For all their affable praise, early reviewers also dismissed the author’s systemic semiotics of moral panic as ‘military entertainment complex’ hate-speech. For Aristotle, anger is aimed at individuals, while hate is class-based. Less remotely, in Discipline and Punish Foucault describes discipline on bodies and population as a technique of power, while in The Wretched of the Earth Fanon saw blind hatred as the only asset of colonials.

A prime example of Brophy’s engagement with hate is the frequency of ‘f-words’ (phallic symbols of male-hysteria) as hypothetical synonyms for non-consensual sexuality (linked to alcohol abuse). Witness, in particular, Brophy’s anti-misogynist defence of ‘Shirl’, the silenced woman no one would like to ‘f**k’. Resurfacing from boring-old-fart Post-Punk is the Dead Kennedys’ mantra for Dionysians, ‘Too Drunk to F**k’– or again, in the worst-case scenography of ‘mindf**ked’, Jean Genet, miscast as a flared-trouser Hipster. The radical-chic label of Deleuzian society of control for Disco deviance is ‘wog’ culture, that definitively doomed failure to positivise racial vilification. Punk (is dead) New Wave could well be the reference groups, but those male-damsel in distress behaviourism genres were never a lasting success either. Arguably, the most patronising, critically unaccredited, judgmental sticky-tag is ‘Queer’, that once resisted rallying-cry against British Bobbie sexism in the sarcastic Punk anthem ‘Glad to be Gay’ – now tolerated as a sexy-hypnotist theory for the co-opted, safe petit-bourgeois unthinking-sex of intramural academic bureaucratisation.

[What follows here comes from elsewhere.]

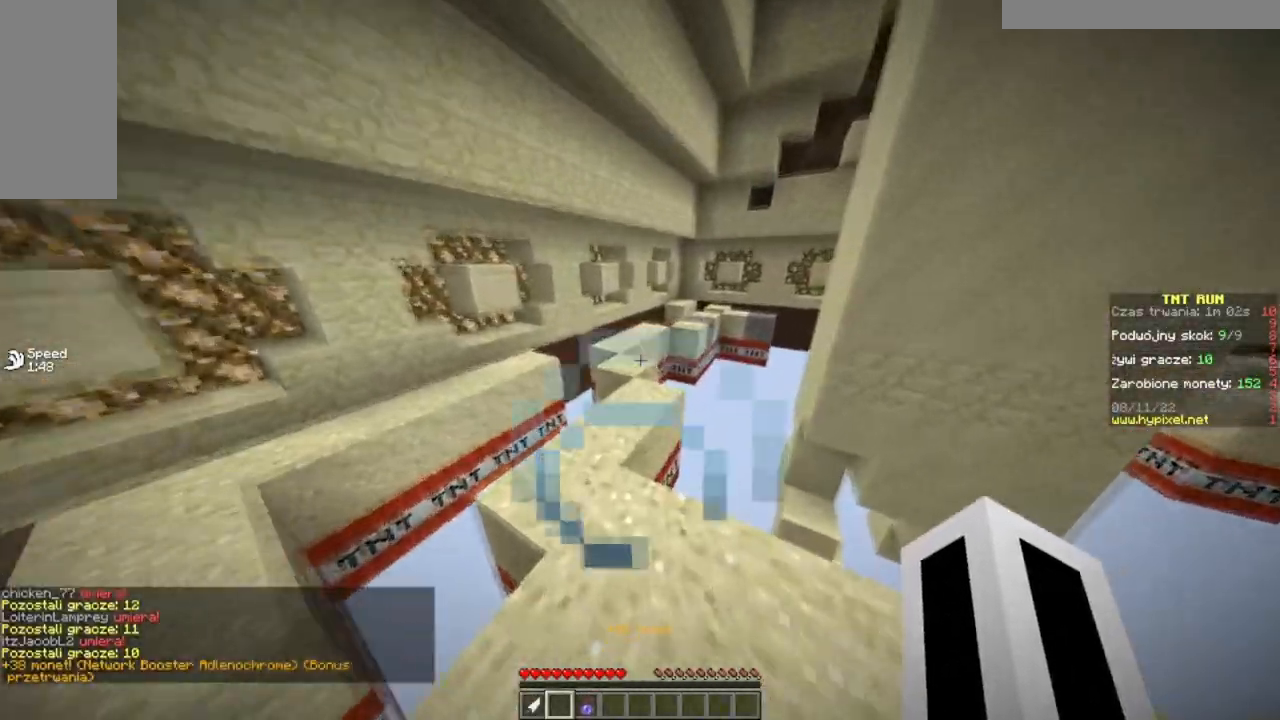
{"keys": ["w"], "mouse": [], "events": [[200, "a", "up"]]}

Brophy’s mapping extends to the limit of hate-speech versus freedom-of-speech binary oppositions. According to fellow Cultural Studies and affective studies researcher Lawrence Grossberg, all these pressure zones of social difference occupy ‘the same enunciative space’, which is how he attempts to ‘transform disagreement into collaboration’. (Alternatively, Sartre’s Sketch for a Theory of the Emotions saw a ‘magical’ sleep of reason.)

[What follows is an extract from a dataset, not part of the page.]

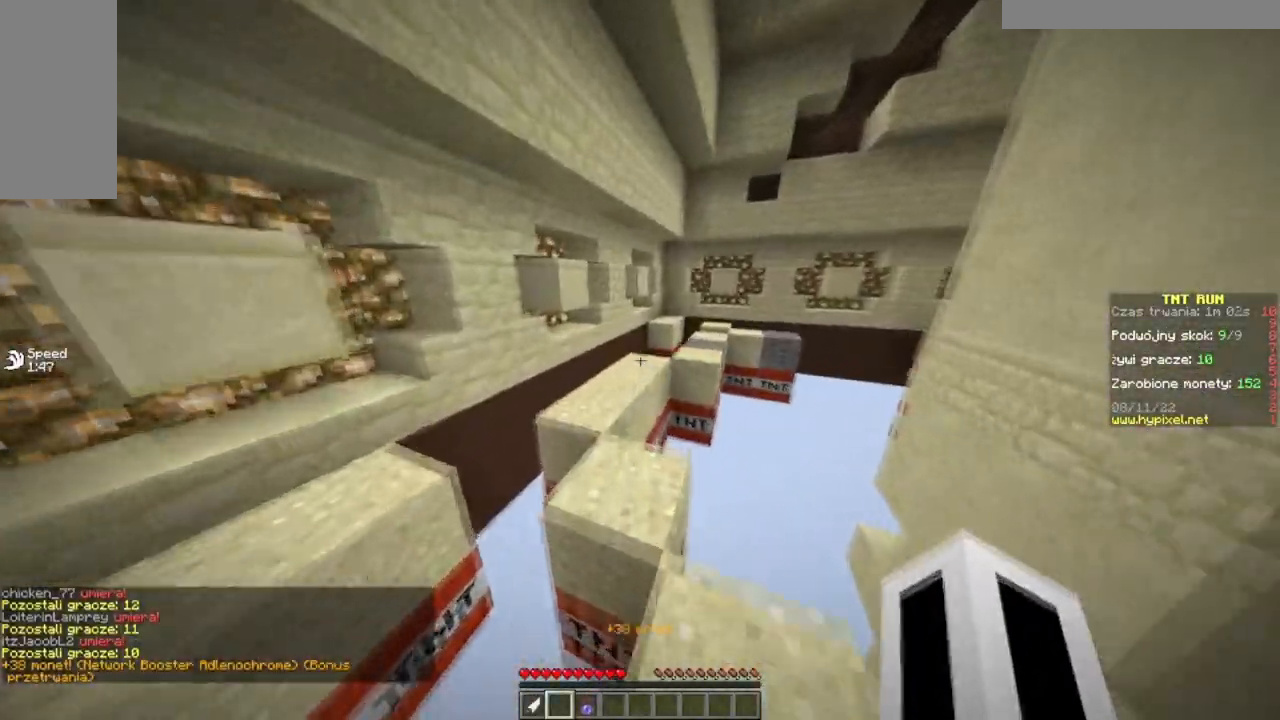
{"keys": ["w"], "mouse": [], "events": [[150, "a", "down"], [317, "a", "up"]]}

However, Brophy is no committed partisan of ‘dragged’ revolutionary Men in High Castles to come, but more the local customising Bowiephile parodist. Insidiously psychoanalytic, the above themes continue to proliferate in popular culture constructed by artists fascinated with Australian consumerism. Nonetheless, art – like the rest of us – should be freed from such politically-correct noblesse oblige moral-panics.

Brophy’s book merits rereading and reissuing, and is to date the most materially intuitive of the Screen Classics. Whether 2018’s Priscilla the Musical was equal to the occasion of the book’s tenth anniversary is less important than the ongoing aesthetics of disappearance it still registers.


(1) It’s worth reproducing the full quote: ‘A “dumb semiotics” has been fostered in Australian cinema wherein ‘Australia’ seems bent on seeking itself out, fawning over its cosmetic make-up, and supposedly discovering its identity.’

Rock Chugg

Rock Chugg is a freelance sociologist from Melbourne. He has previously published on various aspects of media and cultural studies in Continuum, Meanjin and Refractory, and volunteers for community radio.